- RAW DATA:

------------------------------------

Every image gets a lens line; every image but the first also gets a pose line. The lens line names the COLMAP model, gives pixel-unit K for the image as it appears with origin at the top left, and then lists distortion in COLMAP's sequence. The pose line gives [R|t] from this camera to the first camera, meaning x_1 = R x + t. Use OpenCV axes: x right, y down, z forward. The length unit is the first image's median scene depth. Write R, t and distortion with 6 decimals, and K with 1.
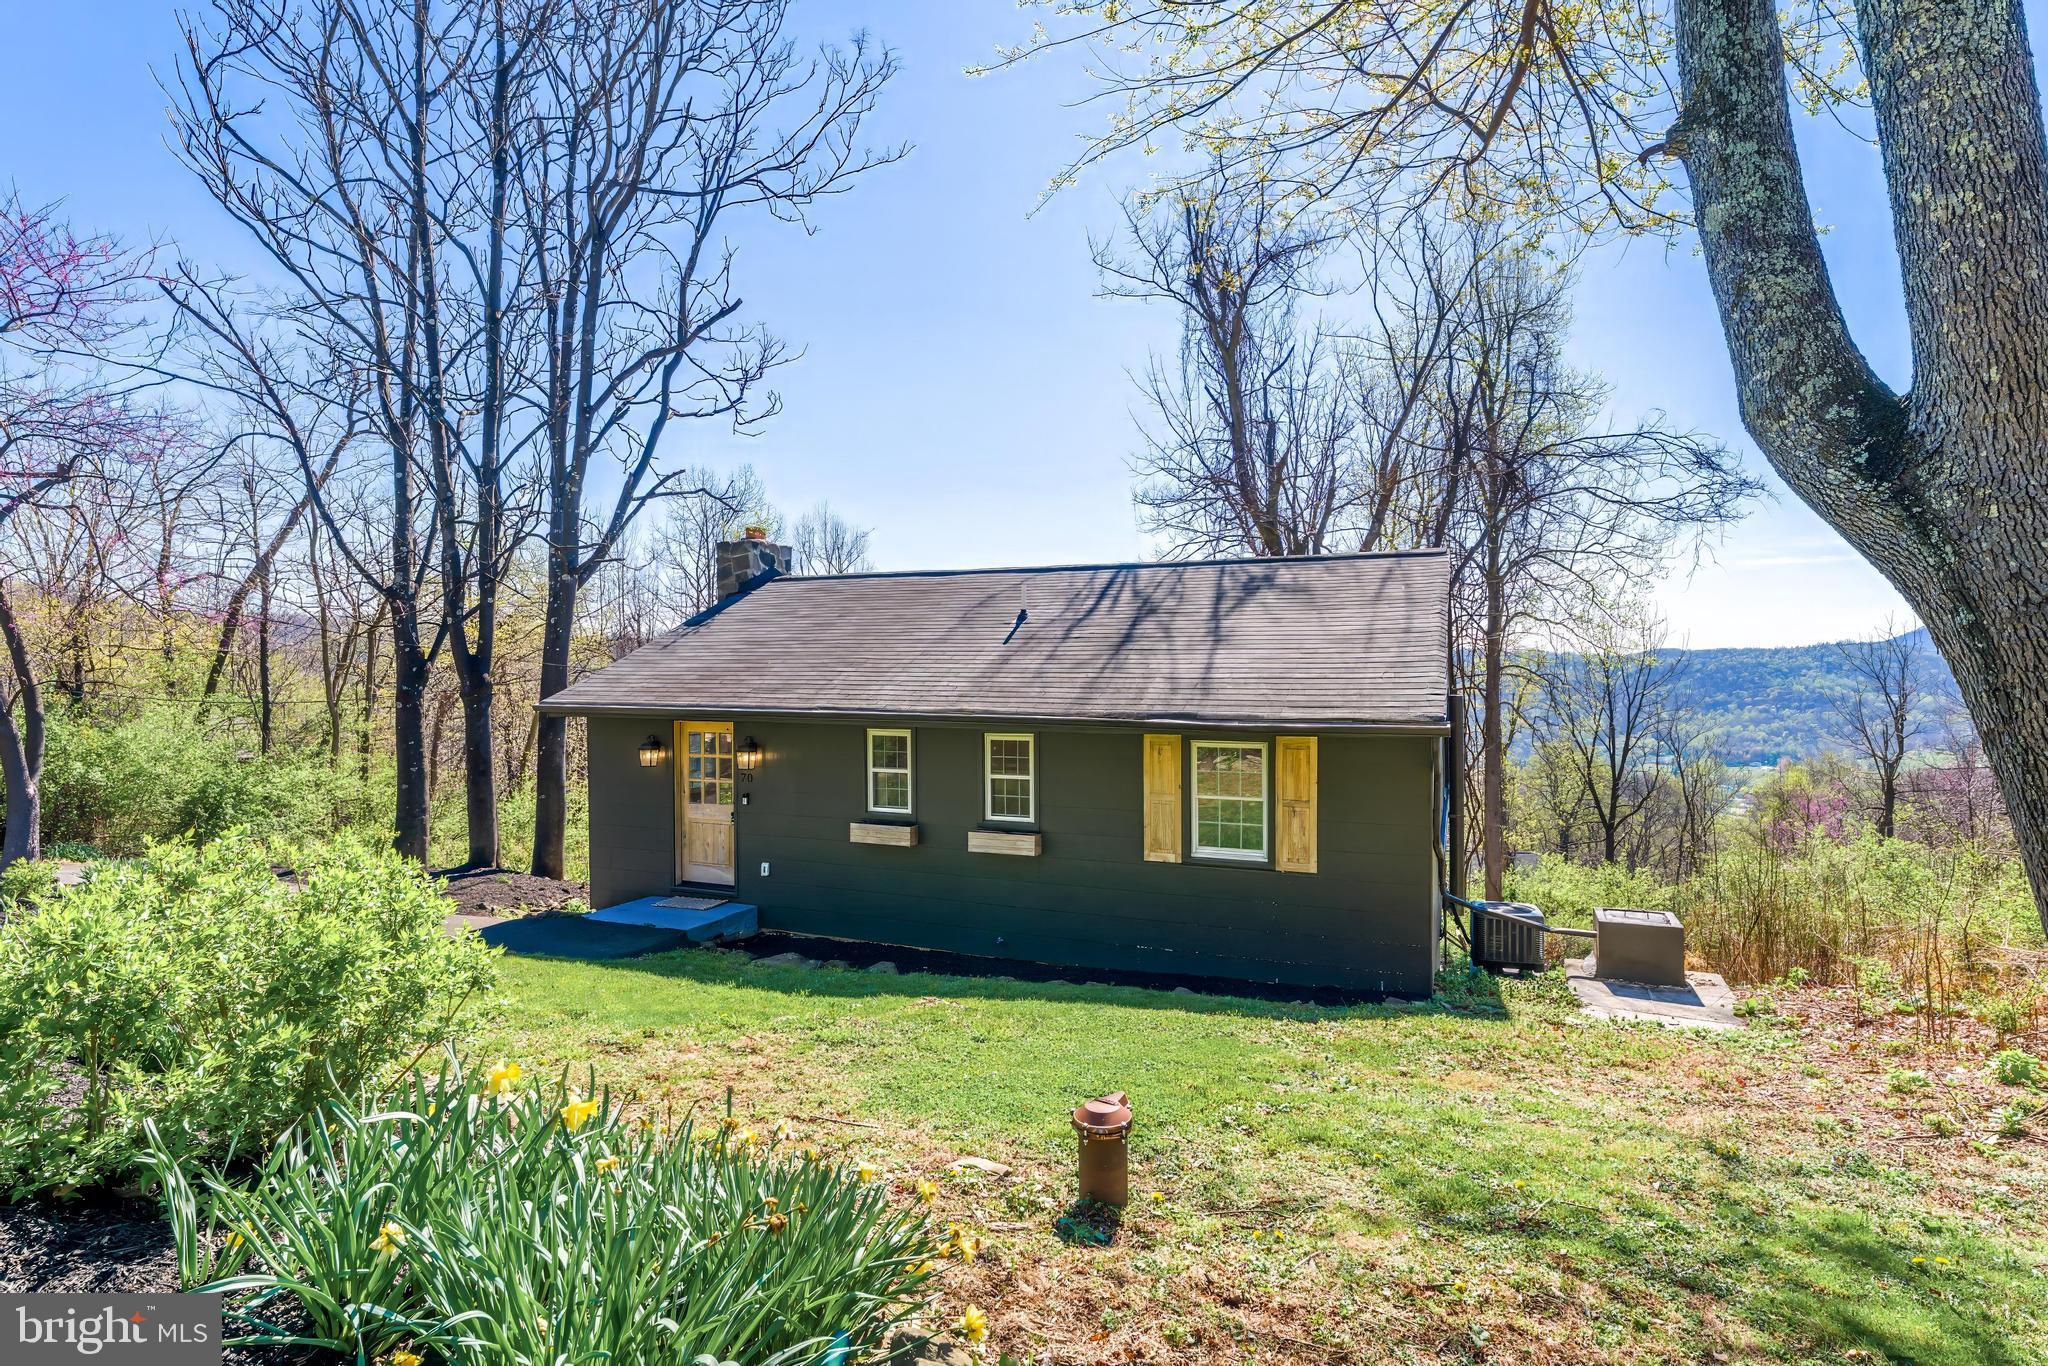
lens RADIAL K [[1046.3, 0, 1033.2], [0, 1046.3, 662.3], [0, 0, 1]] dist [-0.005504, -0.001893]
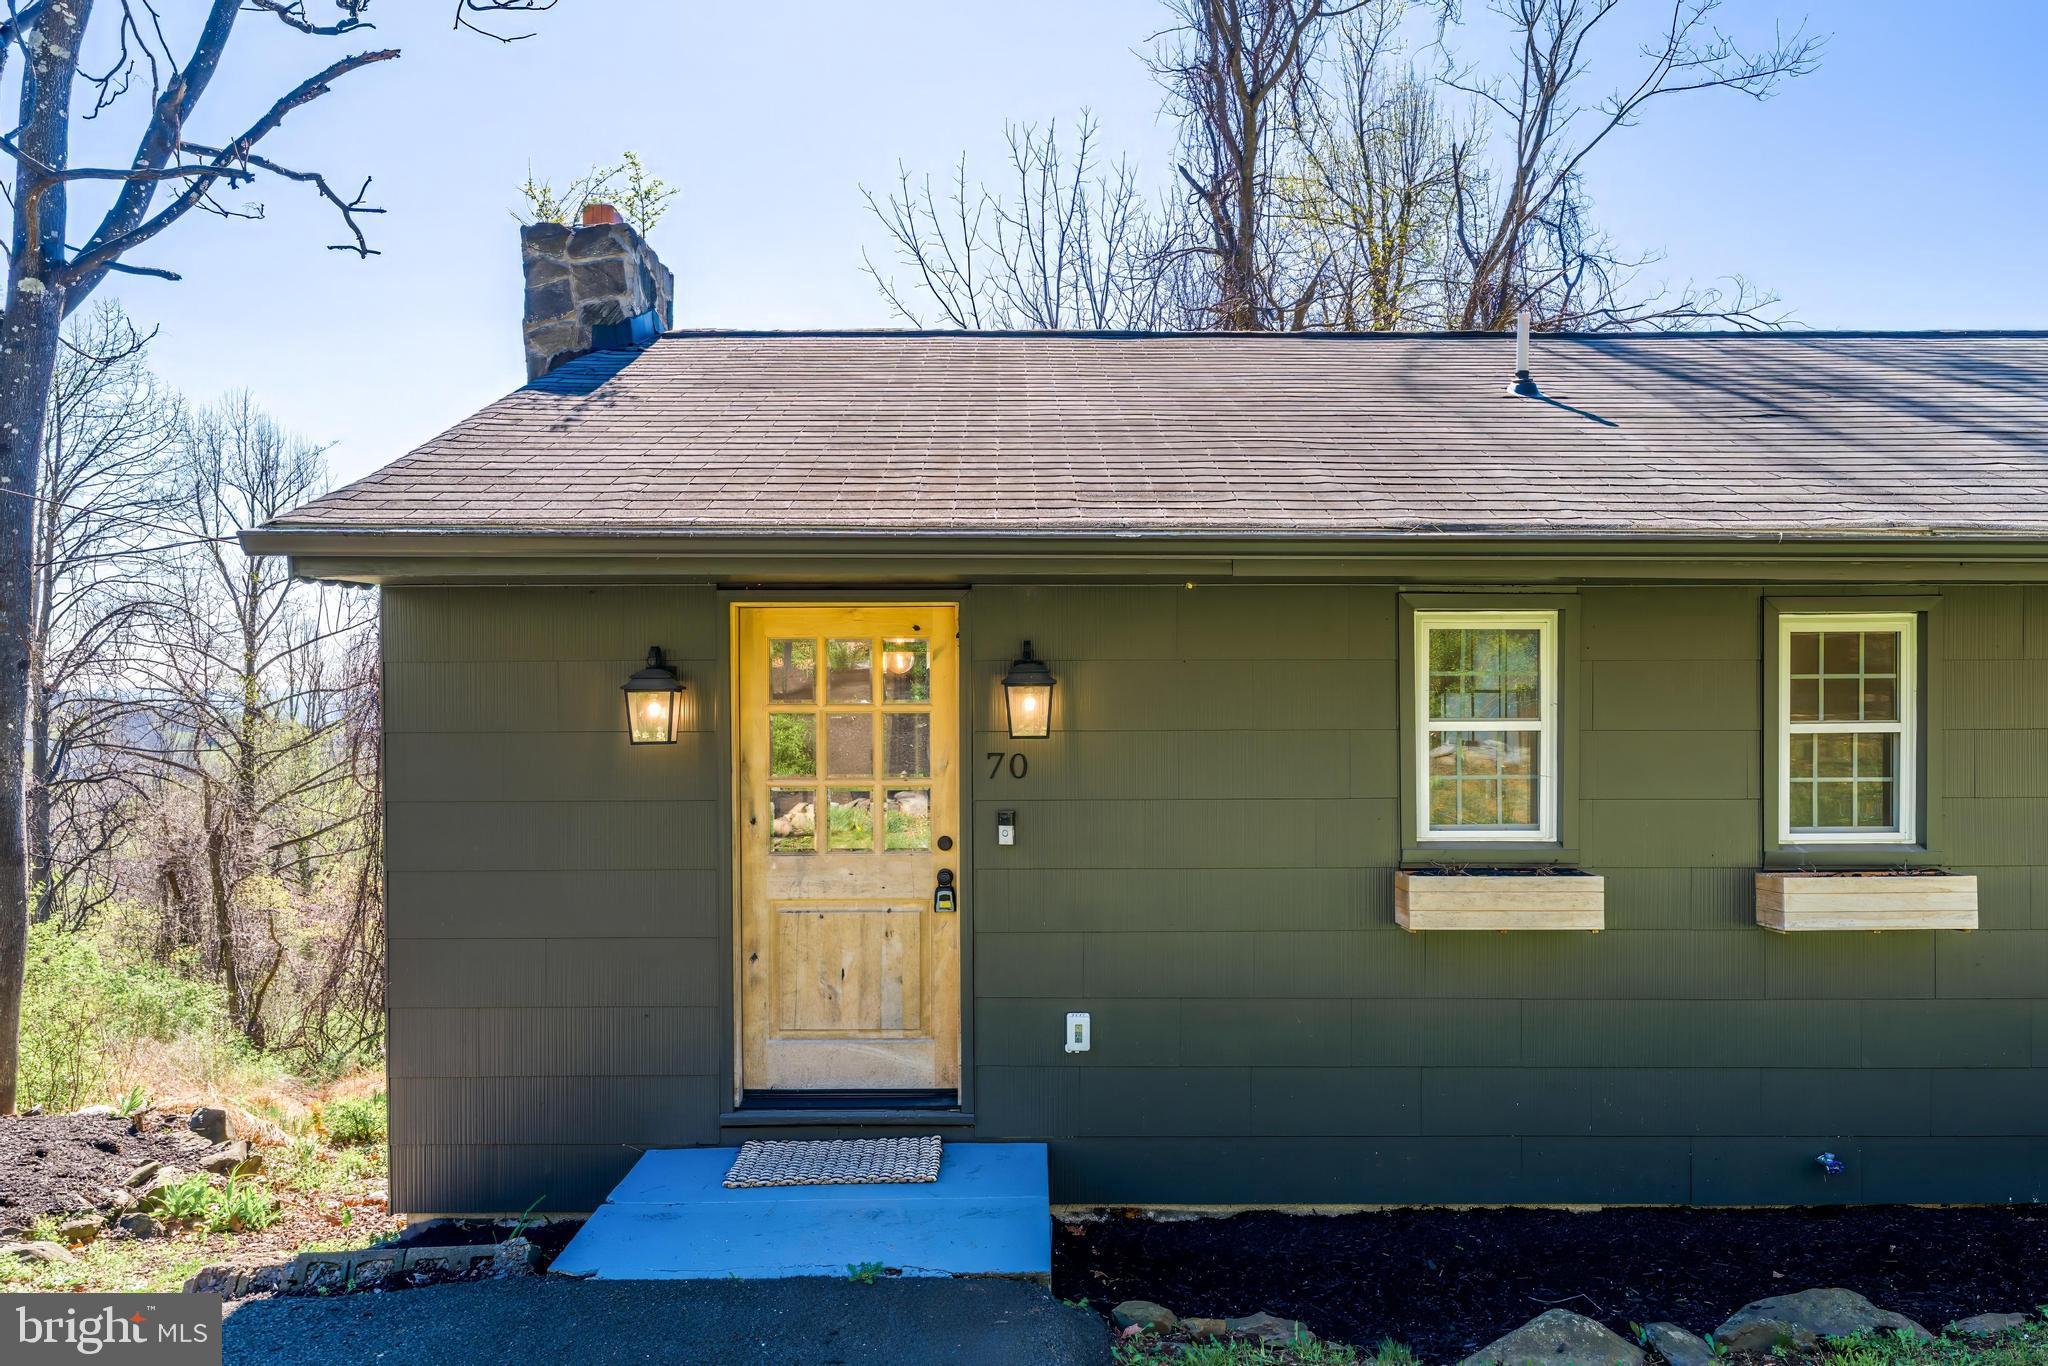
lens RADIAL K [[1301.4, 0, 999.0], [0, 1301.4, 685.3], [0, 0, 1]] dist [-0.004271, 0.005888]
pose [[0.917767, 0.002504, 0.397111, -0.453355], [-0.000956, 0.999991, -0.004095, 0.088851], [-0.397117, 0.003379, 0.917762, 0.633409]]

------------------------------------

- ASSIGNED TASK:
Repeat every line of the data exactly, but do not include pictures.

- EXERCISE RESPONSE:
Every image gets a lens line; every image but the first also gets a pose line. The lens line names the COLMAP model, gives pixel-unit K for the image as it appears with origin at the top left, and then lists distortion in COLMAP's sequence. The pose line gives [R|t] from this camera to the first camera, meaning x_1 = R x + t. Use OpenCV axes: x right, y down, z forward. The length unit is the first image's median scene depth. Write R, t and distortion with 6 decimals, and K with 1.
lens RADIAL K [[1046.3, 0, 1033.2], [0, 1046.3, 662.3], [0, 0, 1]] dist [-0.005504, -0.001893]
lens RADIAL K [[1301.4, 0, 999.0], [0, 1301.4, 685.3], [0, 0, 1]] dist [-0.004271, 0.005888]
pose [[0.917767, 0.002504, 0.397111, -0.453355], [-0.000956, 0.999991, -0.004095, 0.088851], [-0.397117, 0.003379, 0.917762, 0.633409]]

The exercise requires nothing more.